Arjun P., Chief of Pulmonary Medicine, KIMS Hospital

Ban tobacco advertising

Ban on tobacco advertising is as important as other tobacco control measures including increasing taxes, setting up smoking cessation clinics, banning public smoking or putting up health warnings. Tobacco use is a risk factor for six of the eight leading causes of death; it causes cancers, heart diseases and lung conditions such as smokers’ bronchitis. Unfortunately, six lakh of the total global deaths is among non-smokers due to second-hand smoking.

Smoking among youngsters

Peer pressure and smoking habits among parents are significant inducements to youngsters.
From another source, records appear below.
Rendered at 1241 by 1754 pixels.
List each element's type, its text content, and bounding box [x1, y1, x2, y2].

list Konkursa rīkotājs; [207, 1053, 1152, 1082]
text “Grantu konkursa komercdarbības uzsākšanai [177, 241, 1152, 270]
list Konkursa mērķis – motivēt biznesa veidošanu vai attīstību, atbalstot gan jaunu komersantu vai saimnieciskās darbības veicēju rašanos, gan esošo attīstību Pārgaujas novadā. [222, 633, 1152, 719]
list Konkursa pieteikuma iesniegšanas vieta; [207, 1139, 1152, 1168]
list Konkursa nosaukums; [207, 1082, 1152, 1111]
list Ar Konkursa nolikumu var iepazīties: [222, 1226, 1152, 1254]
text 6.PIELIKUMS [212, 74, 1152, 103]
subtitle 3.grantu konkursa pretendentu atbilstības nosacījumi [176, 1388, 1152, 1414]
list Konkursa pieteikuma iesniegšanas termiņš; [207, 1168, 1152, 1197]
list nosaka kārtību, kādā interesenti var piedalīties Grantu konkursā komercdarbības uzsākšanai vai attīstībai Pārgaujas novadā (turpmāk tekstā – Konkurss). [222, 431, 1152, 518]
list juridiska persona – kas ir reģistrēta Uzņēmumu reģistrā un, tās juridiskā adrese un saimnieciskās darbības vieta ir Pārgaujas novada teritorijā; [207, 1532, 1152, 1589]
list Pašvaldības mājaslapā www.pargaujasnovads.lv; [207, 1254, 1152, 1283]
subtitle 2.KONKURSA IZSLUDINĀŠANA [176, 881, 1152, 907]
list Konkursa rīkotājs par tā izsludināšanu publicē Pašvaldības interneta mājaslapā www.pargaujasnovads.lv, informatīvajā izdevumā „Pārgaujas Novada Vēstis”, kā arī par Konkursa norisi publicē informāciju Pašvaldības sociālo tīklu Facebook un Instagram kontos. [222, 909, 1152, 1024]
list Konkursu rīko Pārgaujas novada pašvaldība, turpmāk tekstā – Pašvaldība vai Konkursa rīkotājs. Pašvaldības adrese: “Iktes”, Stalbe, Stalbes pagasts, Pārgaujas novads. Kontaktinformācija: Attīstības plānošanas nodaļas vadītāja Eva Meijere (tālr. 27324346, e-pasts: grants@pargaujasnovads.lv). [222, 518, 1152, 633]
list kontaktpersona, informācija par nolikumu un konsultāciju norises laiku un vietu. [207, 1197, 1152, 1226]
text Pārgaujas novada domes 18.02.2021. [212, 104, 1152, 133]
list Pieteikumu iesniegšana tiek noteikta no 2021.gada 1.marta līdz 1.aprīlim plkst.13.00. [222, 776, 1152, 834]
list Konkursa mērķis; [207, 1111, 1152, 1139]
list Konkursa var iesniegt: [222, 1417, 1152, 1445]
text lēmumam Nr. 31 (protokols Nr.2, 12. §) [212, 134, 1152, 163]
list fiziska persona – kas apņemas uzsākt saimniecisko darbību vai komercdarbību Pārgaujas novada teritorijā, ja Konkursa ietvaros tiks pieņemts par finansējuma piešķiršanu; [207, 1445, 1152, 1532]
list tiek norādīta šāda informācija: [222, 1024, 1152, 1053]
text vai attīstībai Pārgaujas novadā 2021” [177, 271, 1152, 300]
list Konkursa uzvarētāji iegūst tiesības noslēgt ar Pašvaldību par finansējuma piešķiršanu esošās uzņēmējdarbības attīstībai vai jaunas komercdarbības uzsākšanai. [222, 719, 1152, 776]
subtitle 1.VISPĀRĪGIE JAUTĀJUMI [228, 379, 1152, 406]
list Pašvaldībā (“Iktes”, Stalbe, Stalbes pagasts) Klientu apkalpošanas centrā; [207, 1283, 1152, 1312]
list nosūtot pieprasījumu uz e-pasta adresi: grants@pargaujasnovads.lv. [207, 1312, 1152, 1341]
Sadly, there there are no periodic surveys to check the status of tobacco use.

Ashalatha Thampuran, Executive Director, Mohandas College of Engineering and Technology

Ban tobacco advertising

Popular media should be used to disseminate information on the harms of tobacco products. Youngsters of today have an experimenting and questioning attitude, and any forced messaging might tempt them to try out these products. Awareness messages should be packaged with content that youngsters like to see and hear, and should be repeated at frequent intervals. Awareness is best given through audio and visual media, especially the FM Radio, which has a huge following among the youth. Such messages will register in their sub-conscious mind and lead them to keep away from tobacco products.

Smoking among youngsters

Tobacco consumption amongst youngsters has become less these days, I think. In schools and colleges, awareness among youth to explain the bad effects of smoking and chewing tobacco are to be conducted on a regular basis. Youth should realise the physical and mental concerns that they will face by tobacco consumption.
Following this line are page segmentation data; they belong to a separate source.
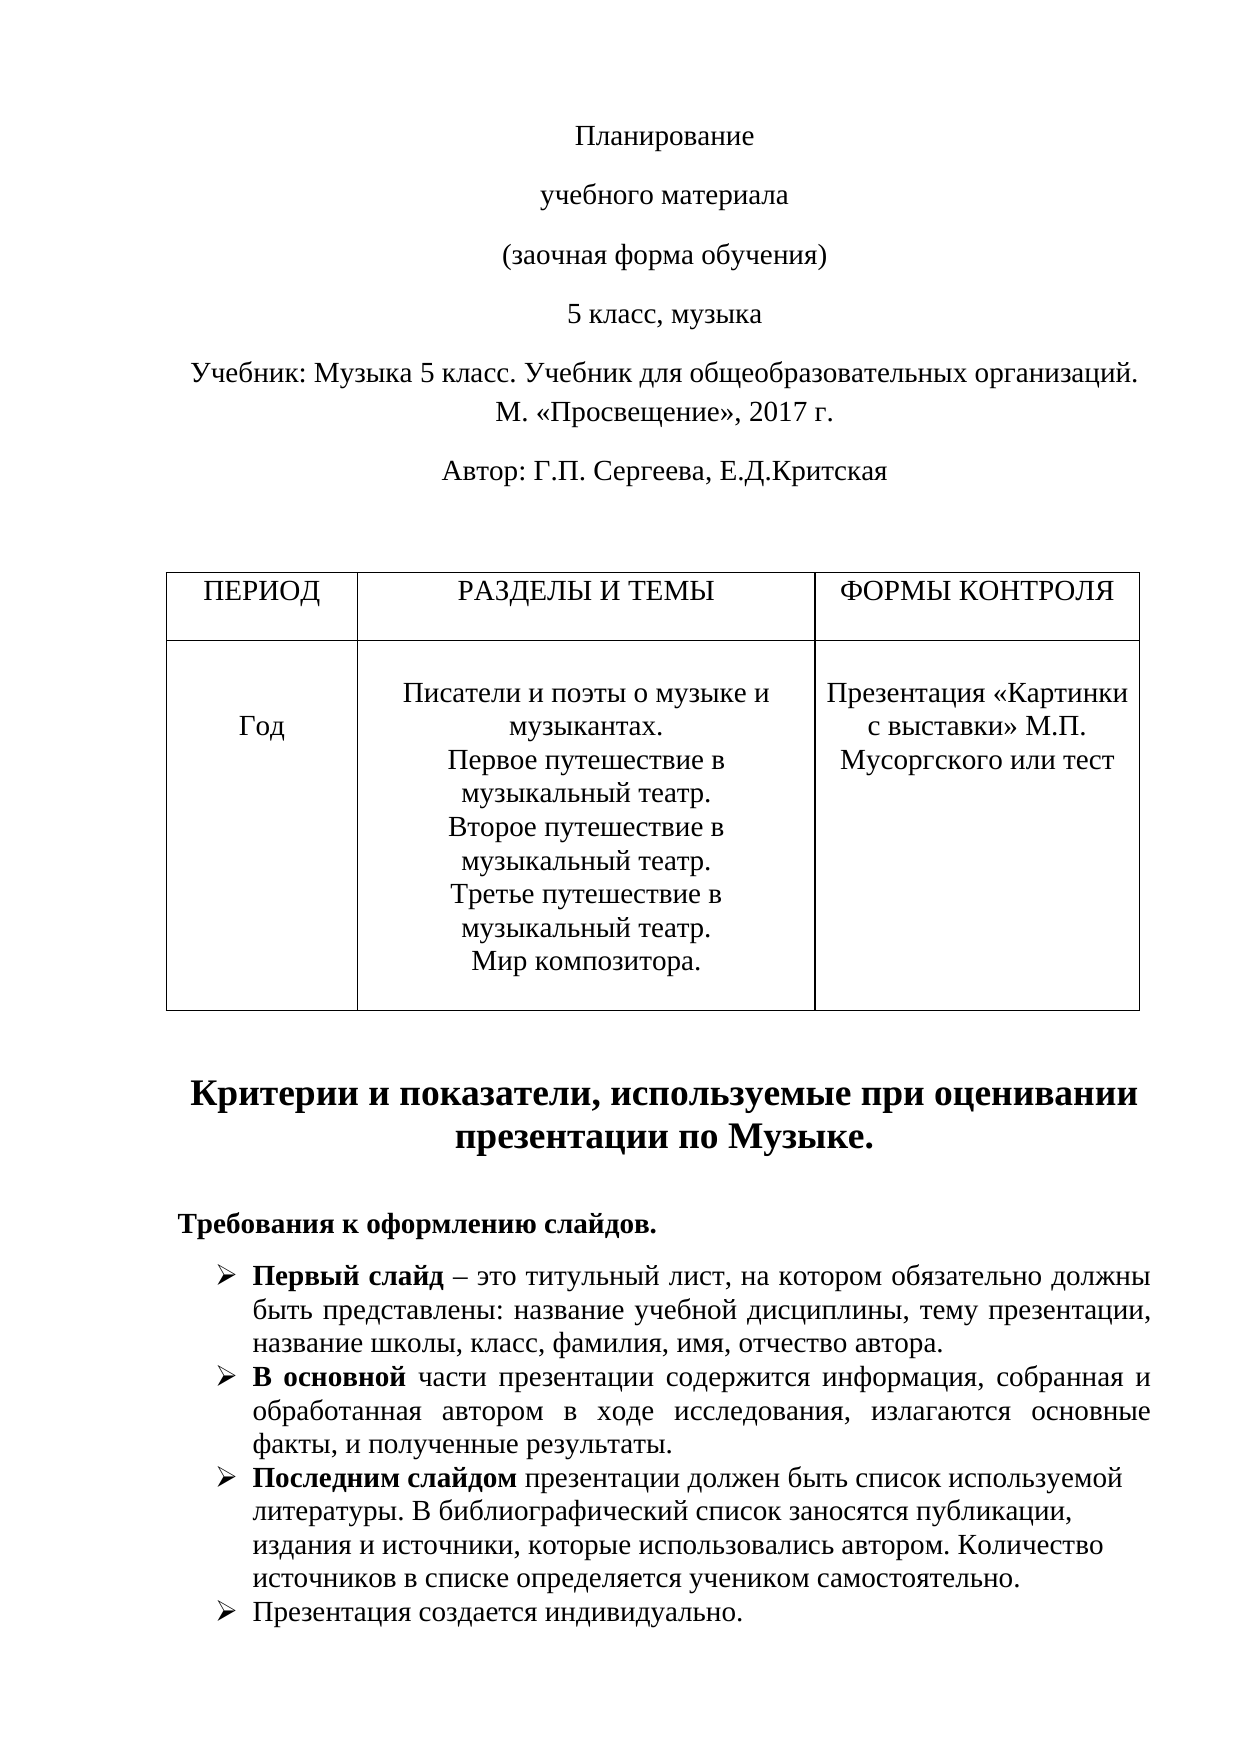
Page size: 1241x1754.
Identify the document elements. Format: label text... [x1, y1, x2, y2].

list Первый слайд – это титульный лист, на котором обязательно должны быть представлены: название учебной дисциплины, тему презентации, название школы, класс, фамилия, имя, отчество автора. [215, 1258, 1152, 1359]
text учебного материала [177, 177, 1152, 211]
table_cell Год [167, 641, 357, 1010]
text 5 класс, музыка [177, 296, 1152, 330]
list Презентация создается индивидуально. [215, 1594, 1152, 1628]
table_header ФОРМЫ КОНТРОЛЯ [816, 573, 1139, 640]
text (заочная форма обучения) [177, 237, 1152, 270]
text Учебник: Музыка 5 класс. Учебник для общеобразовательных организаций. М. «Просвещение», 2017 г. [177, 356, 1152, 428]
table_header РАЗДЕЛЫ И ТЕМЫ [358, 573, 814, 640]
text Требования к оформлению слайдов. [177, 1206, 1152, 1240]
table_cell Писатели и поэты о музыке и музыкантах. Первое путешествие в музыкальный театр. Второе путешествие в музыкальный театр. Третье путешествие в музыкальный театр. Мир композитора. [358, 641, 814, 1010]
list Последним слайдом презентации должен быть список используемой литературы. В библиографический список заносятся публикации, издания и источники, которые использовались автором. Количество источников в списке определяется учеником самостоятельно. [215, 1460, 1152, 1594]
text Планирование [177, 118, 1152, 152]
text Критерии и показатели, используемые при оценивании презентации по Музыке. [177, 1071, 1152, 1157]
list В основной части презентации содержится информация, собранная и обработанная автором в ходе исследования, излагаются основные факты, и полученные результаты. [215, 1359, 1152, 1460]
table_header ПЕРИОД [167, 573, 357, 640]
text Автор: Г.П. Сергеева, Е.Д.Критская [177, 453, 1152, 487]
table_cell Презентация «Картинки с выставки» М.П. Мусоргского или тест [816, 641, 1139, 1010]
Gopinath Muthukad, ace magician

Ban tobacco advertising

Advertisements and movies mislead children into believing that smoking is an entertaining, enjoyable or a tension reliever.

Smoking among children

I have devoted a permanent slot for spreading message against tobacco and other hallucinogenic substances in all my magic shows. My target audience is children, of an age when they have not even thought about smoking. In my shows, the harms of tobacco are conveyed through the narrative of an engineering student who faces the brunt of tobacco use. After every show, at least 10 parents tell me that the message will have an impact on their kids. Such messages register in their brains, the organ that also controls habits such as smoking.

Achuthsankar S. Nair, Honorary Director, Department of Bioinformatics, University of Kerala

Ban tobacco advertising

There is a need to rein in advertising practices, which contributes to 25 per cent of societal ills. In spite of limitations imposed on tobacco advertising, indirect methods are being used to lure people. Movies also tend to glorify tobacco use.

Smoking among youngsters

There is a declining trend in smoking and tobacco use among students and youngsters. It is almost absent in Karyavattom. I have not come across any notable instance of smoking among students. However, the prevalence of tobacco and such narcotics among migrant labourers and the great shift from tobacco use to drinking worries me.